Agnes found me. Eventually I told her story with the book,The White Apron.

 

 

 

 

The girl, who lay awaiting the birth of her baby, on the day that my son Rob was born, found me. Dark Enough for Stars lies in my computer waiting professional editing. I have started to design the cover –it still needs work but I know from past experience, it all takes time.

And Lettie found me. Oh Lettie, do I have the energy to tell your story. Your family have given me permission and now the responsibility weighs heavy. It took me nearly 15 years to research and tell Agnes’s story. Your story is just as amazing but comes from the polar opposite on the social spectrum.

Your story has never been fully told. And it should be.

Any fool can have an idea, I hear my father saying.

Dear Letitia

Dear Letitia,

It was in October 2018, that you snuck into my life. On a last meander around London, a week before I was due to fly home to Australia, I took a notion to visit the Temple Church.

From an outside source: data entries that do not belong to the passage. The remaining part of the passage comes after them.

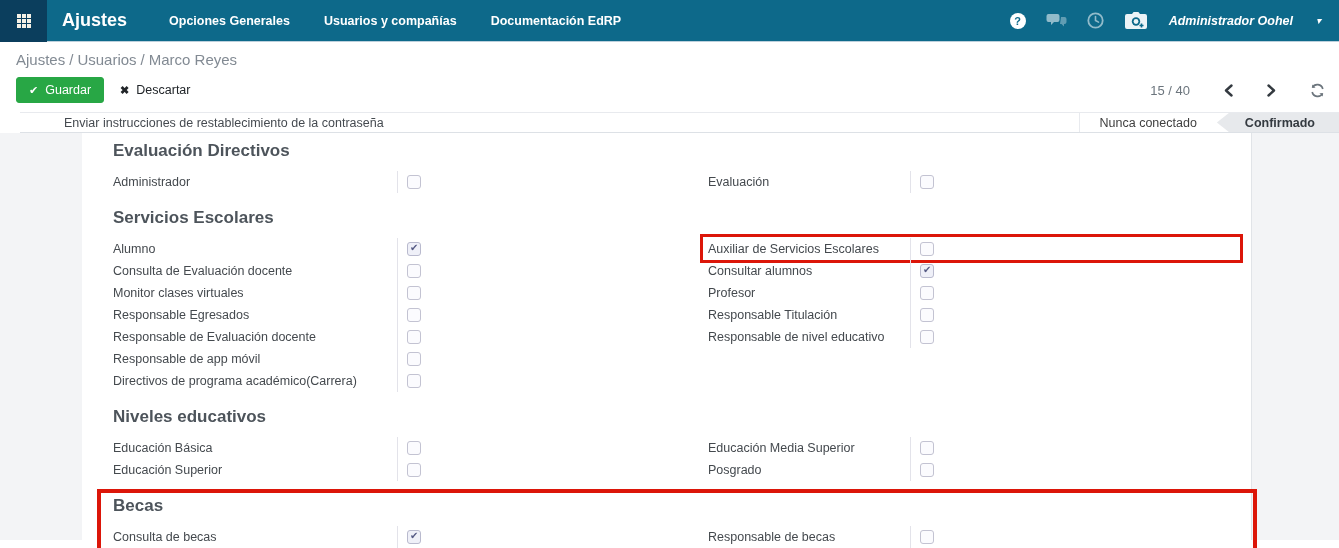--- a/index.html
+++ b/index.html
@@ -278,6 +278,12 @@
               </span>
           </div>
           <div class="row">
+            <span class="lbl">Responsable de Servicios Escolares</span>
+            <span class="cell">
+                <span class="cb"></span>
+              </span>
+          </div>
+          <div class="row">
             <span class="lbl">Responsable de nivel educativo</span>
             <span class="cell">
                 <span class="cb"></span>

Based on the Church of the Holy Sepulchre in Jerusalem, it was built by the Knights Templar and consecrated in 1185.

It took some time to find the tiny Elizabethan gateway to the Temple Gardens, dwarfed among the imposing buildings of Fleet Street. I had read some of the history including the fact that it had escaped the Great Fire of London only slightly singed, but I wasn’t expecting it to be so overshadowed by the more modern buildings.

 

I walked through the Temple Gardens, entered the ancient, round church and came face to face with your portrait.

My eyes often glaze over when reading excerpts of history on the walls of old buildings. The art and craft of the architectural details are what interest me most. Was it the mixture of wisdom and innocence that I saw in your face, young and fresh, despite the gravity of the uniform? Or was it the fact that you were born in Australia that drew my attention, and then drew something like indignation? Why had I never heard of you despite the description beneath your photograph outlining a dazzling career?

That evening, giving way to curiosity, I googled your name and was surprised about how little detail I could find, despite your brilliant contribution to medicine including being a champion of the poor and sick, despite serving with distinction in both world wars, despite being a profuse researcher and writer, despite rising to become the first female Chief Medical Officer for London, and despite then going on to distinguish yourself in the legal profession.

Those eyes of yours seemed to beckon me and I took my self back to London to visit the Medical Library known as the Wellcome Collection. Your family had deposited five boxes of your documents and writing in the archives. By the time I joined the library and by the time the large document I ordered was brought up to the reading room, I had only half a day left. None of the material was digitalised and nothing was allowed to be copied. I read the PhD dissertation by a medical student, Emily Garret, before catching the train home in the dark. Several days later, I was back in Australia with you by my side. Were you curious to see the country of your birth once again? Or were you there to prod me into not forgetting you, just as my Great-grandmother, Agnes had prodded me until I ended up telling her story in The White Apron?